Валентин Пикуль - Фаворит. Том 2. Его Таврида
– Я записываю в альбом русские слова, чтобы при свидании с вашей великой и мудрой матерью сразу заговорить с нею по-русски и тем доставить ей удовольствие…
Павел просил принца Генриха передать невесте, что он влюблен, а через два дня сделал формальное предложение. «Политика… голая политика», – отозвался об этом король.
– Дети мои, – обратился он к молодым, – прошу откушать с немощным старцем. У меня найдется и вкусненькое.
Он угостил их паштетом из балтийских угрей, итальянской «полентой» и говядиной, разваренной в водке. Беседуя с ними, король не забывал о Польше:
– В прусских пределах я совместил три религии – католическую, византийскую (вашу!), протестантскую. Таким образом, пощипав Польшу, я как бы принял святое причастие. Это не принесло покоя моей слабой душе: для благоденствия королевства мне, старику, не хватает еще и… Данцига!
– Ваше величество, – приложился Павел к руке короля, – если бы я только царствовал, поверьте, что Данциг…
– Не будем забегать впереди наших лошадей, – остудил его порыв Фридрих. – Беспощадная мельница времени и так мелет муку для будущих пирогов. Я сейчас призову своего наследника…
Фридрих пригласил племянника, будущего короля Фридриха-Вильгельма, и скрепил пожатье их рук:
– Клянитесь, дети мои, что, достигнув престолов, вы сохраните дружбу наших дворов – в сердцах! в политике!
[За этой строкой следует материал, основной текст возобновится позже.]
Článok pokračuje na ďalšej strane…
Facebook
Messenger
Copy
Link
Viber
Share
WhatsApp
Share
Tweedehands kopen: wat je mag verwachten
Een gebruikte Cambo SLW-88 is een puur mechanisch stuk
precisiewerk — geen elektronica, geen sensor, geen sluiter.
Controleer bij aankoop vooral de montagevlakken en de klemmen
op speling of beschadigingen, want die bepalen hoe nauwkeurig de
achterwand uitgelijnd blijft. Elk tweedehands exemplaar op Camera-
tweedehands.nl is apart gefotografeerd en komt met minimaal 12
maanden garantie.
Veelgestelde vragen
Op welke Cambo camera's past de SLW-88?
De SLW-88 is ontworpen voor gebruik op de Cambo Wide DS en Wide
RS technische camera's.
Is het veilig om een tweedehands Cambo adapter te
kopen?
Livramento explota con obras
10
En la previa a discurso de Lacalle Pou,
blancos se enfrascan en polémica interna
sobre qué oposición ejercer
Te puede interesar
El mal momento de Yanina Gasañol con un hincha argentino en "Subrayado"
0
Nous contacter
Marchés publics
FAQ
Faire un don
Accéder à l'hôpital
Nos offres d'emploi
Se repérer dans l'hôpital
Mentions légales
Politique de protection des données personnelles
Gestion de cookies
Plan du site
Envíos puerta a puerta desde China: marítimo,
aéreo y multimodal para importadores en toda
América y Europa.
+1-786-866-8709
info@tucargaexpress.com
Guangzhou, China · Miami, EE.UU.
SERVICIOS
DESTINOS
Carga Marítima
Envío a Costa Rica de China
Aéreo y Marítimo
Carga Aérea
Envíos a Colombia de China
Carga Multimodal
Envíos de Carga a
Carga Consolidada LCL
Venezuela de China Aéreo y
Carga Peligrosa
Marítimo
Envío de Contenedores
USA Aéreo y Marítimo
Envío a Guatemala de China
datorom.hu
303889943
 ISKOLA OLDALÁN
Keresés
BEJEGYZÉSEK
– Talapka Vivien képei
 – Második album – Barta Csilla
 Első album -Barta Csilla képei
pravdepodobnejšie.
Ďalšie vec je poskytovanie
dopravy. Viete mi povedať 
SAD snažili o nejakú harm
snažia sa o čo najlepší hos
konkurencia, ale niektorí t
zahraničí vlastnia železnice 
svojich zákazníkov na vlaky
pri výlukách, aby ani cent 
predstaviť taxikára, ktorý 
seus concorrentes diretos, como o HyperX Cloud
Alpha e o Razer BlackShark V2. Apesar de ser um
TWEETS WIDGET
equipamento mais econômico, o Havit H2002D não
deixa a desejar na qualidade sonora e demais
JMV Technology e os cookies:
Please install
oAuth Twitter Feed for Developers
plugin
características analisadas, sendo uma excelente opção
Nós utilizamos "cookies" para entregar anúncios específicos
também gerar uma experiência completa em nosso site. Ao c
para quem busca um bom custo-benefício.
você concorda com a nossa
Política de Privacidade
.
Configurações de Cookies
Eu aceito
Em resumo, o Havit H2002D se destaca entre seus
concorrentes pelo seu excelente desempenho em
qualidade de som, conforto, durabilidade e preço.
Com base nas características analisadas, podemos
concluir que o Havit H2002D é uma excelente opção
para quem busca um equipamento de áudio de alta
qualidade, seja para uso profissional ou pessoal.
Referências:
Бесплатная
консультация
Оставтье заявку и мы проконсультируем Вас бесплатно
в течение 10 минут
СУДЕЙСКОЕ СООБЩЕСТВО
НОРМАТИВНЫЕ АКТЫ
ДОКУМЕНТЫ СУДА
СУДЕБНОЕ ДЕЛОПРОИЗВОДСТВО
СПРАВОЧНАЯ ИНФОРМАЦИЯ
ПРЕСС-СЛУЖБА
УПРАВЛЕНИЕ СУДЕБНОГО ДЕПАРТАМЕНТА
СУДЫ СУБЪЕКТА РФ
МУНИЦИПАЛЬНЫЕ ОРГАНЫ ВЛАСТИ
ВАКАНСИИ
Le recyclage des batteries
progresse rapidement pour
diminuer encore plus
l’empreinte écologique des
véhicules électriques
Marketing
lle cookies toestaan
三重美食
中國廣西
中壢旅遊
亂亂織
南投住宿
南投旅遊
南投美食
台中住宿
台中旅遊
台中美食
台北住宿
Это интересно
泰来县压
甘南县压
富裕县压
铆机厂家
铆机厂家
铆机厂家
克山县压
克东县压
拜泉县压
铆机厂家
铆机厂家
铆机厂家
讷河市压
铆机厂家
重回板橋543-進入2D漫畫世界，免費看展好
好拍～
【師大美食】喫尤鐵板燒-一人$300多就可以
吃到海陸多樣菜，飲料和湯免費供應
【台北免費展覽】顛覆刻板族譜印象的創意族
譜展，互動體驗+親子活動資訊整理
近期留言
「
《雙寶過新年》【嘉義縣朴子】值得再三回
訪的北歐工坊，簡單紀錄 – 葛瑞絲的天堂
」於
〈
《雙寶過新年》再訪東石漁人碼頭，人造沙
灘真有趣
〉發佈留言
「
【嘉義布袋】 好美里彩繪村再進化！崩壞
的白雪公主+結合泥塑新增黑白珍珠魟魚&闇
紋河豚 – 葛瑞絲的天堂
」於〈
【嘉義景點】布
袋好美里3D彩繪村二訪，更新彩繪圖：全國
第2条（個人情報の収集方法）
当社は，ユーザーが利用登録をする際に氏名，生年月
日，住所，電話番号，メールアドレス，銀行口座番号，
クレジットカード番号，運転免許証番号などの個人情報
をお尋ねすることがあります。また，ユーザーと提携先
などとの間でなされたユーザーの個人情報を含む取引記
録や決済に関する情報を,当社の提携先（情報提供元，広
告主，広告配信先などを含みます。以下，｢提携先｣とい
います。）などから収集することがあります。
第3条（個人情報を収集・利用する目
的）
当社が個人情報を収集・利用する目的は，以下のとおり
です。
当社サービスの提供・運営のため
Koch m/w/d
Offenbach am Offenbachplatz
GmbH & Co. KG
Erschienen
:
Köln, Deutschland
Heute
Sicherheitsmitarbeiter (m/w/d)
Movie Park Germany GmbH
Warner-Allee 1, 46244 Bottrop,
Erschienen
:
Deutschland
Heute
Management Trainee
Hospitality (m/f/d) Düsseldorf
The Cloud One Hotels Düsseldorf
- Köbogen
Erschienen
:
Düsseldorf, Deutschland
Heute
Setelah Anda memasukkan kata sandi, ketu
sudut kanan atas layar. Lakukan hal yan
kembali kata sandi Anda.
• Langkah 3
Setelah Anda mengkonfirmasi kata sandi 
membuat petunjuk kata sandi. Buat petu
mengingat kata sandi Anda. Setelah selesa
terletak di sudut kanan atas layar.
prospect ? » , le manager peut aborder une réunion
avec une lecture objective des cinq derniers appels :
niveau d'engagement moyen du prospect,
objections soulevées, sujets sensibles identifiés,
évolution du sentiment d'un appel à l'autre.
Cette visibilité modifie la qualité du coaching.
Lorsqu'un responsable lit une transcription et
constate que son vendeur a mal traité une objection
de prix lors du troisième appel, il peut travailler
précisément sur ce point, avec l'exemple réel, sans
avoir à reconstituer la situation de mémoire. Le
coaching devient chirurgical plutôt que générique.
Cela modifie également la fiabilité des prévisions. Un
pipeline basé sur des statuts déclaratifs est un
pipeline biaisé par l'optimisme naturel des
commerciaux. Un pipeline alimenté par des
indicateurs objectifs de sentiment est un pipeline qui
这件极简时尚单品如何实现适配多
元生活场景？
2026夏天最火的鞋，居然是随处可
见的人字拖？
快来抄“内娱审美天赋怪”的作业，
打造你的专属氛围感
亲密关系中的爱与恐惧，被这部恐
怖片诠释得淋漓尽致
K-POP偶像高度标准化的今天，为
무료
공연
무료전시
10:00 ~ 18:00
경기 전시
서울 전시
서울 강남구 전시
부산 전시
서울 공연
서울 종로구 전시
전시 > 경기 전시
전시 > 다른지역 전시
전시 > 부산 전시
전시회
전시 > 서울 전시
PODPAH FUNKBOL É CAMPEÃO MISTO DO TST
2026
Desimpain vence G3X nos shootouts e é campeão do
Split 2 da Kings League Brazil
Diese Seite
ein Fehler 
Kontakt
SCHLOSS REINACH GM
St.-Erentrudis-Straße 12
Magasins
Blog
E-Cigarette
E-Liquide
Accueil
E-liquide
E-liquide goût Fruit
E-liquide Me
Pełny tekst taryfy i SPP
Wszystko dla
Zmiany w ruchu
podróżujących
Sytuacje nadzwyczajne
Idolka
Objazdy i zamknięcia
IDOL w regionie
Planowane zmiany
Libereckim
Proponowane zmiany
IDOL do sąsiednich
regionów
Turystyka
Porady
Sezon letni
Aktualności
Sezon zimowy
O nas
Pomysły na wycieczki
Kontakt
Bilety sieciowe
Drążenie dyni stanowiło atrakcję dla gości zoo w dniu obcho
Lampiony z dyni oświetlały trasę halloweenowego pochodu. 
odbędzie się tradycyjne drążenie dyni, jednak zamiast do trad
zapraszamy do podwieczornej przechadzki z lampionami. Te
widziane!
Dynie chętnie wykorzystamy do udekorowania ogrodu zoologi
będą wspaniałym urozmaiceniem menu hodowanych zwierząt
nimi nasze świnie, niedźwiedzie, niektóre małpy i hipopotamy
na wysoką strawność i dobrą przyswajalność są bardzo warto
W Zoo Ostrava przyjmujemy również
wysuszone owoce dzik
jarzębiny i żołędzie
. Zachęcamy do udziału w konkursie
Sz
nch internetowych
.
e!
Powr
– Клянемся, – отвечали будущие самодержцы.
– И завещайте эту клятву детям своим.
– Клянемся, – последовал ответный возглас.
Очень довольный, король вернулся к столу:
– Моя бедная матушка говорила, что в старости можно делать все, что делал в юности, только понемножку. У меня сегодня счастливый день, и мне захотелось выпить… немножко!
Павел с нетерпением ожидал, что король угостит его зрелищем потсдамских парадов, фрунтов и прочими чудесами плацев, но не тут-то было: опытный политик, Фридрих не сделал этого, чтобы не возбуждать недовольства к себе в Петербурге. Он лишь мельком, без охоты, показал свой Потсдамский полк:
– Есть в этом мире вещи куда более интереснее фрунта…
Жениха с невестой отвезли в замок Рейнсберг, стоящий посреди угрюмых лесов, на берегу мрачного, затихшего озера. И здесь, в окружении давящей тишины, Павел бурно разрыдался:
– Я так одинок… я так несчастен, принцесса!
– Со мною вы не будете одиноки, – утешала его невеста. – Я принесу вам покой души и много детей.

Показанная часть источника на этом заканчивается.